* [Instructions to follow] Your answer should consist of each line below that contains the string "уреди".

[Given information Boundary: Start]

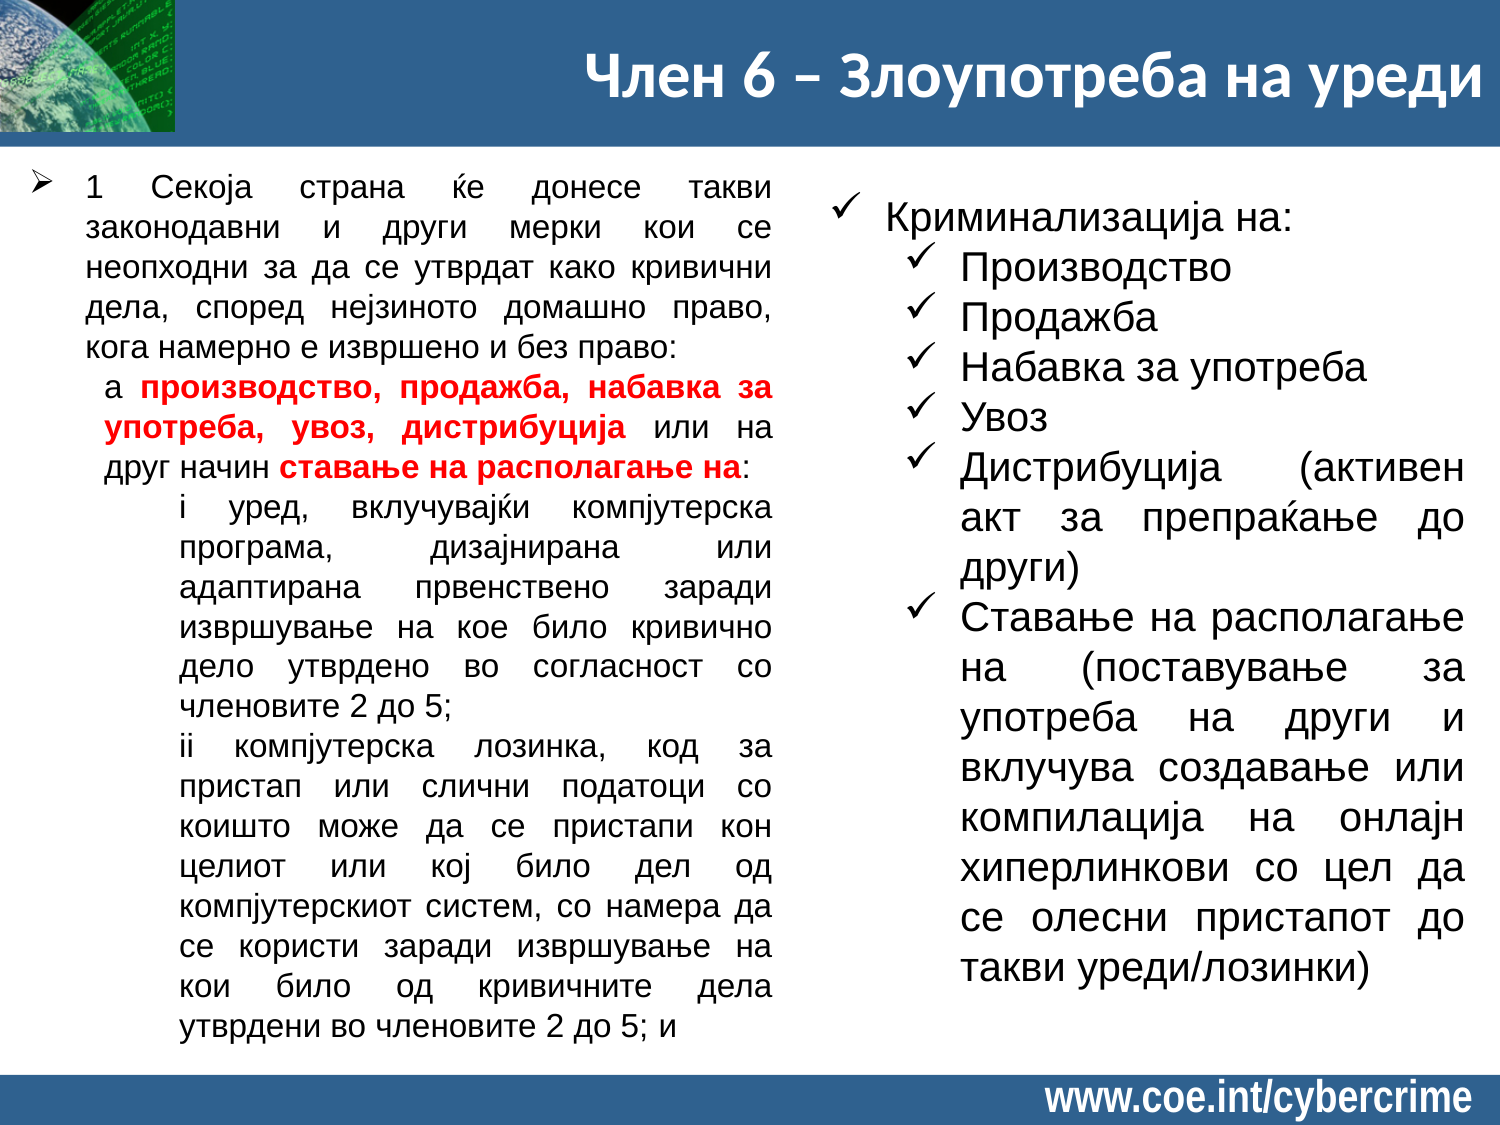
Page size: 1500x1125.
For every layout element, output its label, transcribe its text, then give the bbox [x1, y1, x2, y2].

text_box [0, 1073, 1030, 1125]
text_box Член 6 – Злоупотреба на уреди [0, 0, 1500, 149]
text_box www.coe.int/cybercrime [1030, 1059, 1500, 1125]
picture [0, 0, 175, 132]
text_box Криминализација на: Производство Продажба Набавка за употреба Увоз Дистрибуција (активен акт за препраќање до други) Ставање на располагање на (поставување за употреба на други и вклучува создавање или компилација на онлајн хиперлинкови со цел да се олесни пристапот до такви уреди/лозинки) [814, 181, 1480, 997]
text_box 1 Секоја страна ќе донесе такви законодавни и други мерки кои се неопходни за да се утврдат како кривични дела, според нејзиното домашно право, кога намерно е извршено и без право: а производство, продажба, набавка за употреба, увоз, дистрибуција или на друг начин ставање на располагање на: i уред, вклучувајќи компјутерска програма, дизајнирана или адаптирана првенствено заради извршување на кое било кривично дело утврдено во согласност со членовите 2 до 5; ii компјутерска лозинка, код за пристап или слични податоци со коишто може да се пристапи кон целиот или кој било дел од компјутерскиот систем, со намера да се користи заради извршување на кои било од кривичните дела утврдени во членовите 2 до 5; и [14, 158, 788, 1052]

[Given information Boundary: End]

* [Your solution]
text_box Член 6 – Злоупотреба на уреди [0, 0, 1500, 149]
text_box Криминализација на: Производство Продажба Набавка за употреба Увоз Дистрибуција (активен акт за препраќање до други) Ставање на располагање на (поставување за употреба на други и вклучува создавање или компилација на онлајн хиперлинкови со цел да се олесни пристапот до такви уреди/лозинки) [814, 181, 1480, 997]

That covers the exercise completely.